Bigg told Catalona that he wanted the cancer out, whatever the cost. He says he cared more about surviving than he did about sex. He and his wife have two grown children, ages 22 and 18, and didn't want any more, so Bigg didn't bank his sperm. Men still produce sperm after a prostatectomy, but the sperm no longer reach the urethra, the canal that runs through the penis.

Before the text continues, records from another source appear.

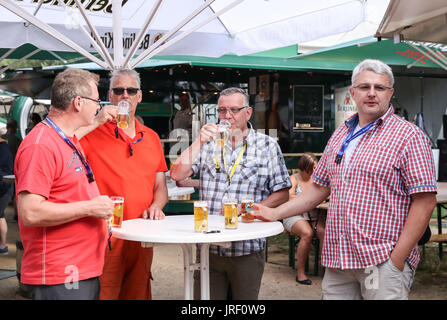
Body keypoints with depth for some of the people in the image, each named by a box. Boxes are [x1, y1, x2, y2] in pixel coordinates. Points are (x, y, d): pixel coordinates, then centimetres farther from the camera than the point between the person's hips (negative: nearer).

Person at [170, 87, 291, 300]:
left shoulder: (267, 146, 4)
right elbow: (177, 175, -2)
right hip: (208, 248, 2)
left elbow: (282, 194, 1)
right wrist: (198, 142, -13)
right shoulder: (208, 143, 9)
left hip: (247, 250, -1)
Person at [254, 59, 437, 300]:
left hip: (382, 262, -5)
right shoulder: (340, 135, 15)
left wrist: (398, 258, -15)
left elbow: (425, 201, -10)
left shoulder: (409, 136, -4)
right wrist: (275, 213, 13)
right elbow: (319, 188, 21)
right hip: (337, 262, 6)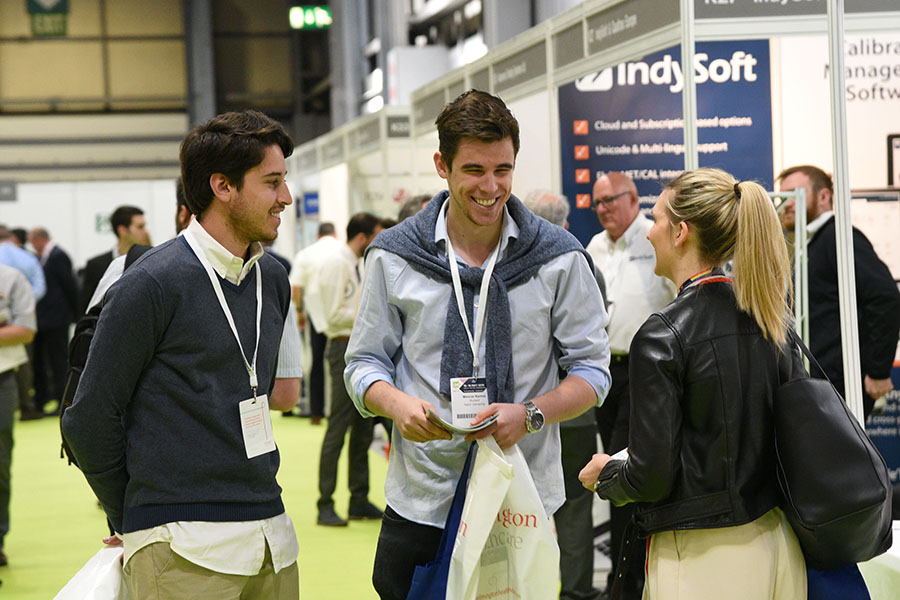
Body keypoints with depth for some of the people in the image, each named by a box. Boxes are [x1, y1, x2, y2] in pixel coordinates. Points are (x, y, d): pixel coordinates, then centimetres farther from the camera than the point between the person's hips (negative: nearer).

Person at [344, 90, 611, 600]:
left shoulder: (560, 259, -1)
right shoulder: (394, 257, 1)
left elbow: (592, 369, 2)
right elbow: (365, 363, 7)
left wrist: (529, 415, -17)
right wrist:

Bigg had to wait for the biopsy holes in his prostate to heal before Catalona could operate. ``That's the longest two months of anyone's life,'' Melissa Bigg says.
Bigg hit the pool, hard. Just before surgery, he placed second in his age group in the 100-yard butterfly in the Illinois Masters Swimming Association championships. He swam faster than he had in high school. “What's scary is that you can feel so good and have this,'' Bigg says.
Halfway through Bigg's operation, Catalona called Melissa Bigg and told her things looked good. Bigg's cancer hadn't spread. For the first time in months, she felt relieved.
Bigg was discharged from the hospital. He wore a catheter for a week while his urethra, which has to be cut, healed. He took a month off from work to recuperate. For the first three months after his surgery, Bigg leaked urine when he screamed on the trading floor. Since then, he's had no problems, he says.
Bigg and his wife say the surgery hasn't diminished their sex life. ``Erections aren't what they were like when I was 16, but they weren't anyway,'' Bigg says.
“I have no complaints,'' Melissa Bigg says.
Bigg is back in the pool. He competed in the Masters World Championships at Stanford University in August.
Around her neck, Melissa Bigg wears a ruby encircled by diamonds. Ruby is Dave Bigg's birthstone; diamond is hers. The necklace was a 23rd anniversary present from Bigg.
He says the charm symbolizes how he felt during his battle with cancer: surrounded by her love.